Please repeat the lines below exactly. Begin with the line containing "Figure 4. Flowchart" and go on through the line containing "Figure 3: Relationship".

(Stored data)
++++++++++++++++++++
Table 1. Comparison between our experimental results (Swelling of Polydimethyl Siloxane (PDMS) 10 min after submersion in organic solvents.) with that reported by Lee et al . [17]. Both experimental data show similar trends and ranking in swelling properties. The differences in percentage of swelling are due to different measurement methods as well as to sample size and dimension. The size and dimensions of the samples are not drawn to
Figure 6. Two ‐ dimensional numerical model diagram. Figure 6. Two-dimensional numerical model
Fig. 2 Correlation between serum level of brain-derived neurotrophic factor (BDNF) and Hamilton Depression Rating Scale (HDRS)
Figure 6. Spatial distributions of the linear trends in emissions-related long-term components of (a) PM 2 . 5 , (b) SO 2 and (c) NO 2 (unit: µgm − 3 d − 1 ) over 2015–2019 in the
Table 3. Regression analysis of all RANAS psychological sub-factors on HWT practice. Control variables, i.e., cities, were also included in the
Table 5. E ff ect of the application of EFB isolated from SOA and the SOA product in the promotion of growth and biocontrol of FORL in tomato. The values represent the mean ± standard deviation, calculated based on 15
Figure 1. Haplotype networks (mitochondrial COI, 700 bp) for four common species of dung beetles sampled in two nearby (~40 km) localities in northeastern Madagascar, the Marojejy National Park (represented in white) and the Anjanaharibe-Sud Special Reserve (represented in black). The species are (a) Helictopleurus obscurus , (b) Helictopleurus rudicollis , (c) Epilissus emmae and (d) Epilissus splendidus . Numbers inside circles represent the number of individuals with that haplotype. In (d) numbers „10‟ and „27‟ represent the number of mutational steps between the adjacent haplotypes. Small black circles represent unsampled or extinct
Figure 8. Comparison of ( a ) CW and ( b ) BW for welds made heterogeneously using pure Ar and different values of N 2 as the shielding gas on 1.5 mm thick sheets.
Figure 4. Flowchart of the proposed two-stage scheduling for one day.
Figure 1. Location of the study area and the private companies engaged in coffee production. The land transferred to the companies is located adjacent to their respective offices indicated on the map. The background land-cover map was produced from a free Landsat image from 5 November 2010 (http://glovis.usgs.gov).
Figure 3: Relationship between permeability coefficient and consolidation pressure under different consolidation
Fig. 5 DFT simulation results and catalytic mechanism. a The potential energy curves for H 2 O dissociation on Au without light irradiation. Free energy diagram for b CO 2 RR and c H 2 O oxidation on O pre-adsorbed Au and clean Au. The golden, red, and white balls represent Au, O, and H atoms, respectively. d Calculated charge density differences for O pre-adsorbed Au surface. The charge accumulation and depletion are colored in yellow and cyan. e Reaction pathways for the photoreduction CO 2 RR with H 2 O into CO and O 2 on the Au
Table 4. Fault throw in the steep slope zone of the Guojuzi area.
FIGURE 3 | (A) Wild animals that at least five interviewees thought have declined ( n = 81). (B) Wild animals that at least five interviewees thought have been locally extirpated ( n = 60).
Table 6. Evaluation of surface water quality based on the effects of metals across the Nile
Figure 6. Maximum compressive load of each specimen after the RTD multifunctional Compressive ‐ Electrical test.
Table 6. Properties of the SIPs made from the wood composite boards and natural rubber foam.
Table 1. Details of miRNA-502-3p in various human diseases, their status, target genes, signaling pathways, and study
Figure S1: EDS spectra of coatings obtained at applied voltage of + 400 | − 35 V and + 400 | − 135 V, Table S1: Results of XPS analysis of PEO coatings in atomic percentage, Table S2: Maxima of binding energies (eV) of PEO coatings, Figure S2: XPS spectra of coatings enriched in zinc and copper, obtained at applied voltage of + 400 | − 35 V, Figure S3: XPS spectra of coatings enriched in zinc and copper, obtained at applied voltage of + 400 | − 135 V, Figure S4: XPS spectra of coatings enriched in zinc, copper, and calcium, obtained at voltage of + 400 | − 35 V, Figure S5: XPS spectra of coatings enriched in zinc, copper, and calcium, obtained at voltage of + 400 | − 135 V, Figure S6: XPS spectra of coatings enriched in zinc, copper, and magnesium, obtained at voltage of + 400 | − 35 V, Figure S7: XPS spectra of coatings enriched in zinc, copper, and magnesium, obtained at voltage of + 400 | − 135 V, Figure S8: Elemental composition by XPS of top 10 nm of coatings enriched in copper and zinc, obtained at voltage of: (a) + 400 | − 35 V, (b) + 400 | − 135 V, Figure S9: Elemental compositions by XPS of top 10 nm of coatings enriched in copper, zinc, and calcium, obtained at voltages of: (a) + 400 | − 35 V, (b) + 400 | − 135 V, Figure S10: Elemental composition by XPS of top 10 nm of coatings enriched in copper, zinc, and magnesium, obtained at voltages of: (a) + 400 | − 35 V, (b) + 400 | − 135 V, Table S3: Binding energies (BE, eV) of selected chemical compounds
++++++++++++++++++++
## RESPONSE AREA:
Figure 4. Flowchart of the proposed two-stage scheduling for one day.
Figure 1. Location of the study area and the private companies engaged in coffee production. The land transferred to the companies is located adjacent to their respective offices indicated on the map. The background land-cover map was produced from a free Landsat image from 5 November 2010 (http://glovis.usgs.gov).
Figure 3: Relationship between permeability coefficient and consolidation pressure under different consolidation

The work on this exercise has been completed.